TASK REQUIREMENTS -
Reproduce the material from its first line through the line containing "Clip: S27 Ep11 | 2m 53s", inclusive, replacing every "Appraisal" with "Valuation" and leaving all other text unchanged.

____

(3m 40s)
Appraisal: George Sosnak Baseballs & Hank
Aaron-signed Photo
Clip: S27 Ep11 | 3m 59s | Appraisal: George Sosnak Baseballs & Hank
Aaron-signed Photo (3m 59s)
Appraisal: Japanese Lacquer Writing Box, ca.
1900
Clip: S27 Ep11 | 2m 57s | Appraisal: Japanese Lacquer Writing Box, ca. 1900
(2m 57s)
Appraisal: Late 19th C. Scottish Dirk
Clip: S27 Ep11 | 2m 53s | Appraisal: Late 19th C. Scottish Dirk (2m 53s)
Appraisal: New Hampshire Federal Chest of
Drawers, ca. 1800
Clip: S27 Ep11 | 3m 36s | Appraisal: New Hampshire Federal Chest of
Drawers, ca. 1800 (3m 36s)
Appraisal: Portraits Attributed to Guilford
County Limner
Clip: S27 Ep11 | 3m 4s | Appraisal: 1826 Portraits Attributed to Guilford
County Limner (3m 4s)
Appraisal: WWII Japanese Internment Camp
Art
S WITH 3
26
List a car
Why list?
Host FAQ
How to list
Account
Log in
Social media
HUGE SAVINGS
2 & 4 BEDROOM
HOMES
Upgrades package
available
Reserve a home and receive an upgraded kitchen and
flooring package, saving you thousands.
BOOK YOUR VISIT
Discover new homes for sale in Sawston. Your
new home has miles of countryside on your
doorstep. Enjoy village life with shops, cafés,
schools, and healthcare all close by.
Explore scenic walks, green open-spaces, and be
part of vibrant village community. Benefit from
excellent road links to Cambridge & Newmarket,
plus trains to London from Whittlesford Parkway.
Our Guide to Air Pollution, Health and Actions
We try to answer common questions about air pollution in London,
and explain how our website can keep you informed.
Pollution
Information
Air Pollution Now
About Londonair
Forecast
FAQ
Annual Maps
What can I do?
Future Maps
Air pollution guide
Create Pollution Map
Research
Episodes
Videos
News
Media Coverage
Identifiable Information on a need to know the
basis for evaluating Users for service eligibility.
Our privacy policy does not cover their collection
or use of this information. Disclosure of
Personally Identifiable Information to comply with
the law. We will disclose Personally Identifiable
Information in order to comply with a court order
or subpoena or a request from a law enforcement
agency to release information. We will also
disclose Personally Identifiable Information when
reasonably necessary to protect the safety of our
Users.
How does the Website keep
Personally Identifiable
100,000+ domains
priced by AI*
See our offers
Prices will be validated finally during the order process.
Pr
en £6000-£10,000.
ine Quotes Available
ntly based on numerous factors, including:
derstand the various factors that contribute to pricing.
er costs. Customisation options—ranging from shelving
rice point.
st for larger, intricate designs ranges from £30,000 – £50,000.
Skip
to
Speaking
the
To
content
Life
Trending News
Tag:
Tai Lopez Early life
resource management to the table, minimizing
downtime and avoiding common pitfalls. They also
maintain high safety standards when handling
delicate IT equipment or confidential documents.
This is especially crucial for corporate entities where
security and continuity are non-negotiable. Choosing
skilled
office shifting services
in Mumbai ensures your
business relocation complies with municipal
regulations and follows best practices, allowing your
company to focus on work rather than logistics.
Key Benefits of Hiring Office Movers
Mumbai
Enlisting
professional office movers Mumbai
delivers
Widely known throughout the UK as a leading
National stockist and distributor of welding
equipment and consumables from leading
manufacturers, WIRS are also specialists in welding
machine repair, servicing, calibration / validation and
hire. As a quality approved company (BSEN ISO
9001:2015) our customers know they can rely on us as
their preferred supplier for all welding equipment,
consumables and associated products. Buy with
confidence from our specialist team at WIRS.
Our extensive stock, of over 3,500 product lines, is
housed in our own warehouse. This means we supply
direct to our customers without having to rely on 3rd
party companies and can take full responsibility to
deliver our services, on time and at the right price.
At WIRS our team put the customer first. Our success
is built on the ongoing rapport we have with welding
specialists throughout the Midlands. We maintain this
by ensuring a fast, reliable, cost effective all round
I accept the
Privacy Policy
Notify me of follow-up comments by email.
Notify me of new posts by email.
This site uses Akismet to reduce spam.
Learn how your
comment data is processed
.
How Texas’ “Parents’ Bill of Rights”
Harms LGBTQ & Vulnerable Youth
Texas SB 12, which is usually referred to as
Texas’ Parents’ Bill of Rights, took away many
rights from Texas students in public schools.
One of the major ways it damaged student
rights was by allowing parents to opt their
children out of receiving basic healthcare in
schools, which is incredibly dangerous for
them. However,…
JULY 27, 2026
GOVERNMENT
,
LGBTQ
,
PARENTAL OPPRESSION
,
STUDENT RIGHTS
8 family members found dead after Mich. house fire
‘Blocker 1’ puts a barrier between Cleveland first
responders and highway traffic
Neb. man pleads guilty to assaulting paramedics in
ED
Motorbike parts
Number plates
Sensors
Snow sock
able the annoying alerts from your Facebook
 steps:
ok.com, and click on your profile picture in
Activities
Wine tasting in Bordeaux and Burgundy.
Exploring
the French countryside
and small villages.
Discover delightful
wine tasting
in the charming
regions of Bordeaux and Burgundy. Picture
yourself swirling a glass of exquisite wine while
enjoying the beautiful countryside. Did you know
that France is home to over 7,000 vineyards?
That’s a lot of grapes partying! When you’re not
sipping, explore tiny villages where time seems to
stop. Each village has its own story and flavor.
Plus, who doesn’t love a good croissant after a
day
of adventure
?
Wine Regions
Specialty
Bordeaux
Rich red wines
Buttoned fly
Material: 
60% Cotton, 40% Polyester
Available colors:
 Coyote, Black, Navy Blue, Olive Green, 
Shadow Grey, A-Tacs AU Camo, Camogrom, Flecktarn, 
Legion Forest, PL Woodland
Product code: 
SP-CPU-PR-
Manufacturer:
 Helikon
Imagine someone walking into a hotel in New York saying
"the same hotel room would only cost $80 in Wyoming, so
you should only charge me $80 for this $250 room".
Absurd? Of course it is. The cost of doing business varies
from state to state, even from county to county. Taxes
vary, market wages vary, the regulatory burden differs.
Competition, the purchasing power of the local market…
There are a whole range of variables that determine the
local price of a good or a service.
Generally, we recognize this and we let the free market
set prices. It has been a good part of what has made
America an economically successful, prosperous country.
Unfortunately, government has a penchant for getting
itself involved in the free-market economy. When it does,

____

OUTPUT -
(3m 40s)
Valuation: George Sosnak Baseballs & Hank
Aaron-signed Photo
Clip: S27 Ep11 | 3m 59s | Valuation: George Sosnak Baseballs & Hank
Aaron-signed Photo (3m 59s)
Valuation: Japanese Lacquer Writing Box, ca.
1900
Clip: S27 Ep11 | 2m 57s | Valuation: Japanese Lacquer Writing Box, ca. 1900
(2m 57s)
Valuation: Late 19th C. Scottish Dirk
Clip: S27 Ep11 | 2m 53s | Valuation: Late 19th C. Scottish Dirk (2m 53s)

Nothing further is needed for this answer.